## What this task involves
Convert the data starting at the line containing "this 1053×1052 image." and ending at the line containing "[733, 590, 1045, 623]" into a two-column CSV with the headers input and output. Each row should pair the text with the lines that answer it, with each value enclosed in quotation marks and any line breaks replaced by spaces.

## Supplied information
= = = =
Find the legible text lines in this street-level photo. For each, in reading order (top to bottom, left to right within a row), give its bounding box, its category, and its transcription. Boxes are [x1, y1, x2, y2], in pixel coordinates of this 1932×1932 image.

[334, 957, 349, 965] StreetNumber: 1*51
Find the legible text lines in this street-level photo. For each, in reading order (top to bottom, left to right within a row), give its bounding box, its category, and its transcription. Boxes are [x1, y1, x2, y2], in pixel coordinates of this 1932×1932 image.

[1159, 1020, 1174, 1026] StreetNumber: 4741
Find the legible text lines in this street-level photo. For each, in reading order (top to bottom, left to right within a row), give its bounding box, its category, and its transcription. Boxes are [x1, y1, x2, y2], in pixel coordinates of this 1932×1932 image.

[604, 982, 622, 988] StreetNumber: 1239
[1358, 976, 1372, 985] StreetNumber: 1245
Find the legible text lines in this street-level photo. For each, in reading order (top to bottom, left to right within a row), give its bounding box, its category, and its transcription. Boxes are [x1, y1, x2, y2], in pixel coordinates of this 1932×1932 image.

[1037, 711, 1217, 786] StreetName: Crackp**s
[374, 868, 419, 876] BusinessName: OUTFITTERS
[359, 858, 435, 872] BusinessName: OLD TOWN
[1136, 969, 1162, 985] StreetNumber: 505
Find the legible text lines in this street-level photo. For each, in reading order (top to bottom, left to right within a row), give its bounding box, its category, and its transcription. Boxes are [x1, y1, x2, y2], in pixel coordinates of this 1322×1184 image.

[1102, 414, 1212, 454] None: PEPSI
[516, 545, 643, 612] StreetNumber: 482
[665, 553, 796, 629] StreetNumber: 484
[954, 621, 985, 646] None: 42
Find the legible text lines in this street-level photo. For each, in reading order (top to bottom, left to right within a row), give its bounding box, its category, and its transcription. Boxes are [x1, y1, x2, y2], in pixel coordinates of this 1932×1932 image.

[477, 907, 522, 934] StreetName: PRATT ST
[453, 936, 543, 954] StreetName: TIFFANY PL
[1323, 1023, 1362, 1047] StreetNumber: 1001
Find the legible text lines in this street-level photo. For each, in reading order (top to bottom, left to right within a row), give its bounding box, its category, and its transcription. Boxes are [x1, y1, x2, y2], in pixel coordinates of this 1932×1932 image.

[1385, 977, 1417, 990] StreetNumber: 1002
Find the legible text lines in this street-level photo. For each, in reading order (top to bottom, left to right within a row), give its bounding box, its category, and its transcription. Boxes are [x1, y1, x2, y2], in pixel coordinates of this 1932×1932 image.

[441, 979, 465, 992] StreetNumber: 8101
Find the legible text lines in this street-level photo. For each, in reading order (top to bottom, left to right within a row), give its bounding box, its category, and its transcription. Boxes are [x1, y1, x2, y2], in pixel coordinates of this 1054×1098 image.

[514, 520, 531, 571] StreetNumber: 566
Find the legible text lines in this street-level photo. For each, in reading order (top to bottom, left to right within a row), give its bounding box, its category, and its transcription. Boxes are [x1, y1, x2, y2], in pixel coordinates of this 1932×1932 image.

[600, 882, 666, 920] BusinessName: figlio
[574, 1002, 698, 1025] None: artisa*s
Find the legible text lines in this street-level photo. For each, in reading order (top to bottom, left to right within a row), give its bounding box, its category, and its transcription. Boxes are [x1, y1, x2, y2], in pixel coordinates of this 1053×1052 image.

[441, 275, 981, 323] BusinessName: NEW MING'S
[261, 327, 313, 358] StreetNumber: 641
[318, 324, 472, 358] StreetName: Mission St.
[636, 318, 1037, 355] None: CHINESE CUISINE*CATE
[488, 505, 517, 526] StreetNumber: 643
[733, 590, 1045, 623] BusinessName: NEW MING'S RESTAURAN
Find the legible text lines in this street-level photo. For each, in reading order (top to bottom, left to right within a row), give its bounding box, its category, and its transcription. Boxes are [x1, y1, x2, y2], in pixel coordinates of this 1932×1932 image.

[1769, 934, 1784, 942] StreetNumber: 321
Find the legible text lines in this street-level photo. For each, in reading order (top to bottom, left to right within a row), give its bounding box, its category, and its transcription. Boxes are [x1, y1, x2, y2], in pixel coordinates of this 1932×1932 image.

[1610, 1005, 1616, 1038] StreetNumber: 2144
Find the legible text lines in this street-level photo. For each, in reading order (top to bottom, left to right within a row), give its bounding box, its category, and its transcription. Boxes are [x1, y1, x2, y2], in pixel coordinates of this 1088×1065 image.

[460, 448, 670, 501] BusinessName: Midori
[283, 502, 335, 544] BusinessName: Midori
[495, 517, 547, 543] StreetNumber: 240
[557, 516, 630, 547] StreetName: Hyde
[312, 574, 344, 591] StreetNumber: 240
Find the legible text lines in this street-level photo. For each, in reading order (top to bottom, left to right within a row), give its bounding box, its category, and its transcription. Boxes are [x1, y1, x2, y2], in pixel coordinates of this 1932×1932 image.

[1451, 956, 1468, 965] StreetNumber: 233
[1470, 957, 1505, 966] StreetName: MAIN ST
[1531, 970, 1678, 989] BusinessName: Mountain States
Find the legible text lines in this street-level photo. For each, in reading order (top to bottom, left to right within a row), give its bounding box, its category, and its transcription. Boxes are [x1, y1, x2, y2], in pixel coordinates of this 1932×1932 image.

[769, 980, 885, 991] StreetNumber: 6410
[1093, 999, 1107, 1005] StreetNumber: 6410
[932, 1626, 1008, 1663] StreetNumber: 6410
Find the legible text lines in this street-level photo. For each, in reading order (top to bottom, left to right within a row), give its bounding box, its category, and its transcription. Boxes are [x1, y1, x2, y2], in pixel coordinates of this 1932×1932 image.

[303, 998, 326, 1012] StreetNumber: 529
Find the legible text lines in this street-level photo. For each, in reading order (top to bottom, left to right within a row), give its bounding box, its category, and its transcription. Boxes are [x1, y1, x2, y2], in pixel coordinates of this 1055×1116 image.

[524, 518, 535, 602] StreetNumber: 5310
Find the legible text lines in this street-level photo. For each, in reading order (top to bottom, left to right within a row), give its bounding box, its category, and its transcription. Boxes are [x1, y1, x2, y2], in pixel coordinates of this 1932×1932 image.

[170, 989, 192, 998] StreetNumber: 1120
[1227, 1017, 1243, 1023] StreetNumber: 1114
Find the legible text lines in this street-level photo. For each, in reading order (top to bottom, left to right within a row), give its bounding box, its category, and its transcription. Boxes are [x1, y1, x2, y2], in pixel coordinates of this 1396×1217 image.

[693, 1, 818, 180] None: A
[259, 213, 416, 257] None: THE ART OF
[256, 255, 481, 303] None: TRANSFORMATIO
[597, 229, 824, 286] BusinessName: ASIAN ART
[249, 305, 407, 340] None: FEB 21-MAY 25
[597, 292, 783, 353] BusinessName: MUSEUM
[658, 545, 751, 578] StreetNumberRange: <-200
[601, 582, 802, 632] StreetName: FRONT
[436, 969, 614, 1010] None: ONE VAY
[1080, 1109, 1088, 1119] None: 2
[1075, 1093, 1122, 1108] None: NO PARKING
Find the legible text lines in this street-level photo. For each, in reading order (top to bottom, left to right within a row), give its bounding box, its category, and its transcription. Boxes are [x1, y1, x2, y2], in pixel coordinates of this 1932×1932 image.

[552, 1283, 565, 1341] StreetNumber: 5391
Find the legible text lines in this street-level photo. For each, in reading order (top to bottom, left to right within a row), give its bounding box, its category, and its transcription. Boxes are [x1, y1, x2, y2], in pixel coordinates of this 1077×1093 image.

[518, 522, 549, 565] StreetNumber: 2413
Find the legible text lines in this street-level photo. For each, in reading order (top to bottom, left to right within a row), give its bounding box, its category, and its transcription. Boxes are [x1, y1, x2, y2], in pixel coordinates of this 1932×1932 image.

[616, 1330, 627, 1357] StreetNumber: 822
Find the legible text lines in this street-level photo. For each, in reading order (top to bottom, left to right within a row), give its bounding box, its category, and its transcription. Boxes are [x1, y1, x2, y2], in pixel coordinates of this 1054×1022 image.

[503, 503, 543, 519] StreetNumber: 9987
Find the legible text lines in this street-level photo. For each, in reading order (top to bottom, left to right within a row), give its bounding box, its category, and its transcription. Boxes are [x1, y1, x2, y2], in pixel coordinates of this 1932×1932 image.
= = = =
## Written response
input,output
"Find the legible text lines in this street-level photo. For each, in reading order (top to bottom, left to right within a row), give its bounding box, its category, and its transcription. Boxes are [x1, y1, x2, y2], in pixel coordinates of this 1053×1052 image.","[441, 275, 981, 323] BusinessName: NEW MING'S [261, 327, 313, 358] StreetNumber: 641 [318, 324, 472, 358] StreetName: Mission St. [636, 318, 1037, 355] None: CHINESE CUISINE*CATE [488, 505, 517, 526] StreetNumber: 643 [733, 590, 1045, 623] BusinessName: NEW MING'S RESTAURAN"